NOVEMBER 7, 2022
Terra firma were the words sloshing around my sleep-deprived brain as I stepped onto the waiting vaporetto. It was a prayer and an invocation. For the better part of 12 hours I had been squeezed into a narrow seat aboard a Boeing 777, my economy class ticket affording me little more than a right of passage. Reason dictated it must have been my muscles—human, fallible—that were weakened. While my body, which moved to its own logic, insisted it was what lay beneath my feet that needed steadying. A bright, full moon shone in the night sky; the waters of the lagoon were inky black. Our boat gave a gentle wobble every time it took in another passenger.
Then a sudden jerk. The motor sputtered into action, and we floated away from the dock. Faint lights glittered in the far distances. But it was darkness that grew as the boat drove on. The map in my hand told me we would pass the island of Murano, then approach Venice from the Cannaregio, the sestieri, or district, of the Venetian ghetto, dense residential housing and vèneto, the regional dialect.
Refreshed by the wind and cool water mist, I wondered if my earlier wish for firm ground was a false hope. If it wouldn’t be better to stay adrift forever in this cold, ancient water, held steady by the promise of Venice. Desire could be its own reward.
On the plane I had reread American poet Henri Cole’s memoir Orphic Paris. Its epigraph, a quote from Paul Valéry, stayed in my mind: “A man alone is in bad company.” I wanted to rewrite it to say, “A mother alone is very, very happy.” Because here I was, suspended between me twelve hours ago, a mother happily at home with her children, and me half an hour from now, a woman happily away from her children. I was a mother alone and doubly happy.

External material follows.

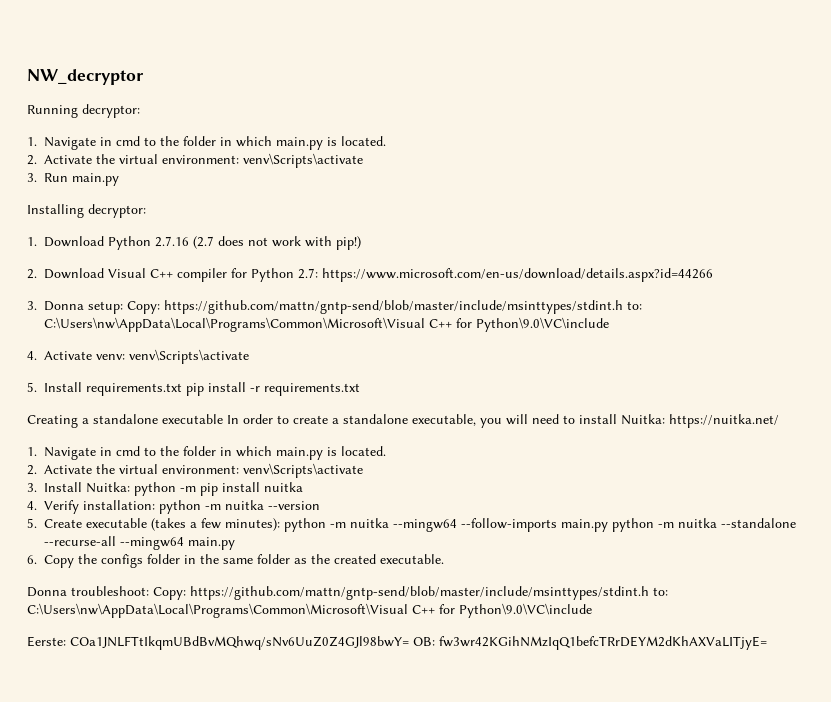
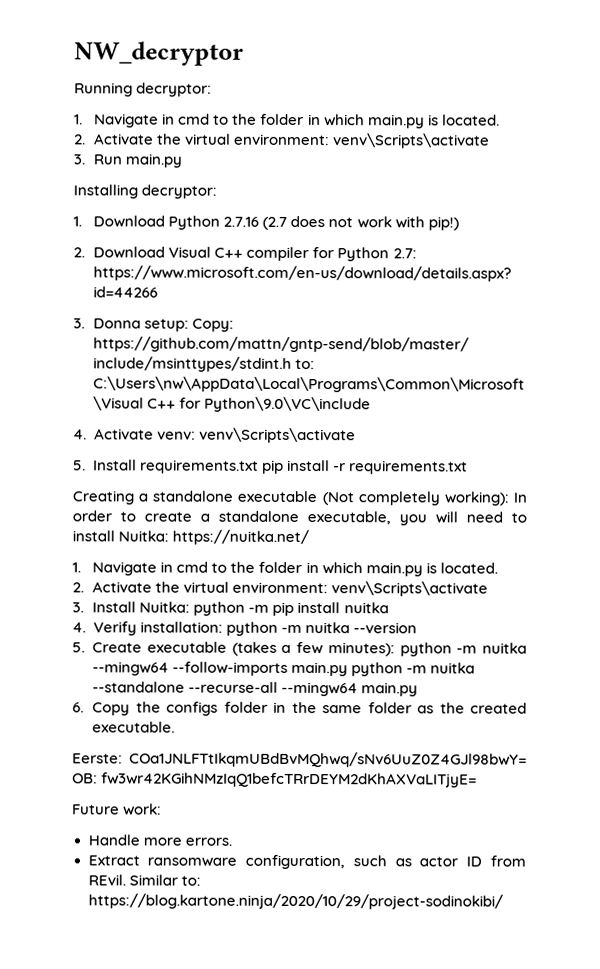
(223, 419) none -> [321,491,509,506] (Not completely working):
[27,586,668,600] [27,603,592,618] [27,636,767,650] Donna troubleshoot: Copy: https://github.com/mattn/gntp-send/blob/master/include/msinttypes/stdint.h to: C:\Users\nw\AppData\Local\Programs\Common\Microsoft\Visual C++ for Python\9.0\VC\include // Eerste: COa1JNLFTtIkqmUBdBvMQhwq/sNv6UuZ0Z4GJl98bwY= OB: fw3wr42KGihNMzIqQ1befcTRrDEYM2dKhAXVaLITjyE= -> [72,751,527,768] [72,772,478,788] [72,803,163,816] [87,834,232,846] [87,854,526,870] [87,874,201,886] [87,893,503,910] Eerste: COa1JNLFTtIkqmUBdBvMQhwq/sNv6UuZ0Z4GJl98bwY= OB: fw3wr42KGihNMzIqQ1befcTRrDEYM2dKhAXVaLITjyE= // Future work: // Handle more errors. // Extract ransomware configuration, such as actor ID from REvil. Similar to: https://blog.kartone.ninja/2020/10/29/project-sodinokibi/

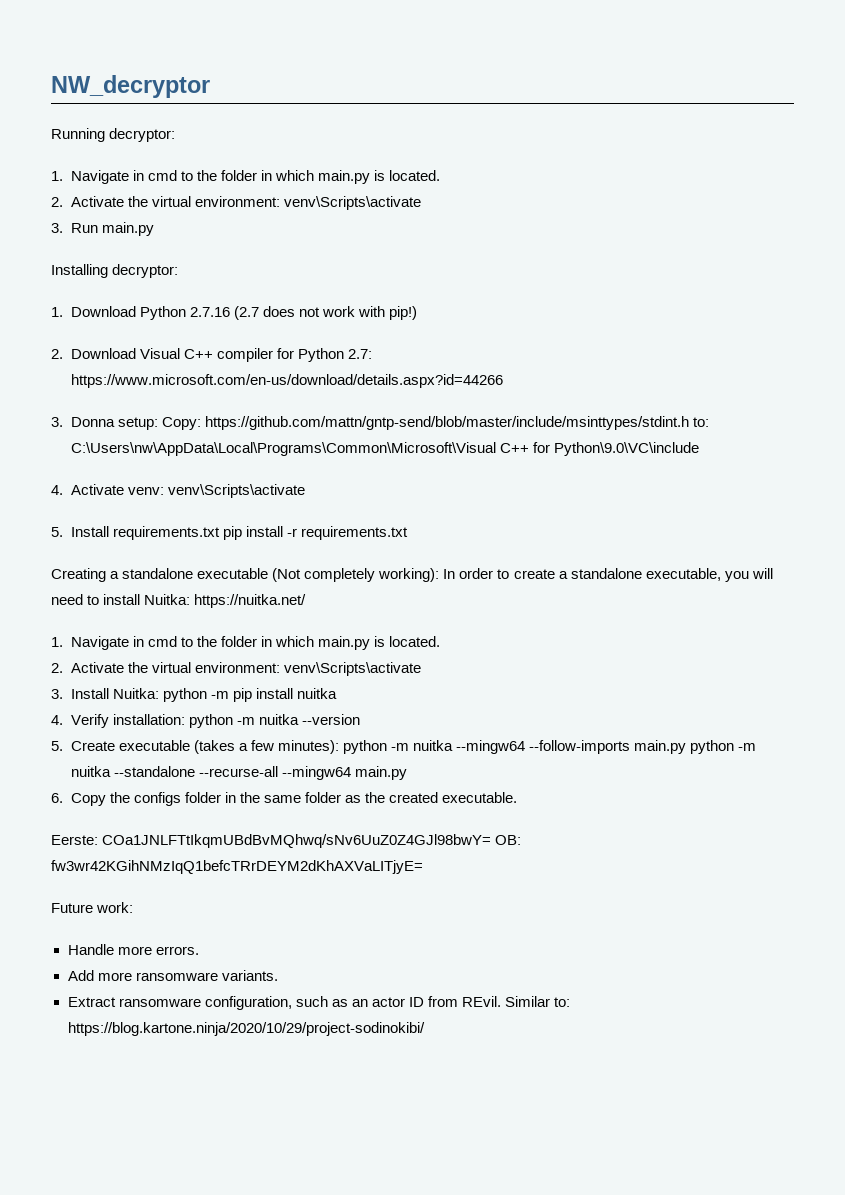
(232, 841) none -> [67,970,278,981] // Add more ransomware variants.
(412, 862) none -> [351,999,368,1007] an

The driver kept us on course, gratias Deo, and soon we were coasting down the Grand Canal. One by one, the opulent palazzos came into view. Built by Venice’s first families to showcase their vast wealth, many have since been converted into public institutions. Like eager ghosts, memories from my previous visits flooded my brain: lackluster video works at the Prada Foundation, housed in Ca’ Corner della Regina; masterpieces of Flemish painting by Jan Van Eyck at Galleria Giorgio Franchetti alla Ca’ d’Oro; Damien Hirst playing his preferred role of l’enfant terrible of contemporary art by conjuring imaginary shipwrecked treasures belonging to a fictional freed slave, Aulus Calidius Amotan, at Palazzo Grassi and Punta della Dogana, the twin sites of the Pinault Collection; and the gate by Claire Falkenstein to the Peggy Guggenheim Collection, jewel-like pieces of glass encased in intricate ironwork, firmly shut in my face on a rainy Tuesday morning. Venice was the prototypical playground of the ultra-rich, but it opened its splendors to plebes, on the right day.
The purpose of my trip shifted back into view. I wasn’t just here to be alone. I also had an identity as “writer.” I was in Venice to attend the Biennale Arte, the latest of the international exhibitions that sometimes succeeded at summarizing and anticipating the directions of contemporary art. The title of this year’s exhibition was The Milk of Dreams. It was drawn from a book by the British-Mexican surrealist painter and novelist Leonora Carrington, who made up fantastical stories to entertain and educate her children. Carrington, another woman of multiple identities: surrealist, painter, novelist, mother, immigrant.
I heard the driver call out my stop. I searched in my bag for the written directions to my hotel. I was ready to go back ashore, to test again the firmness of my footing. There would be so much to see in the morning, and the days after.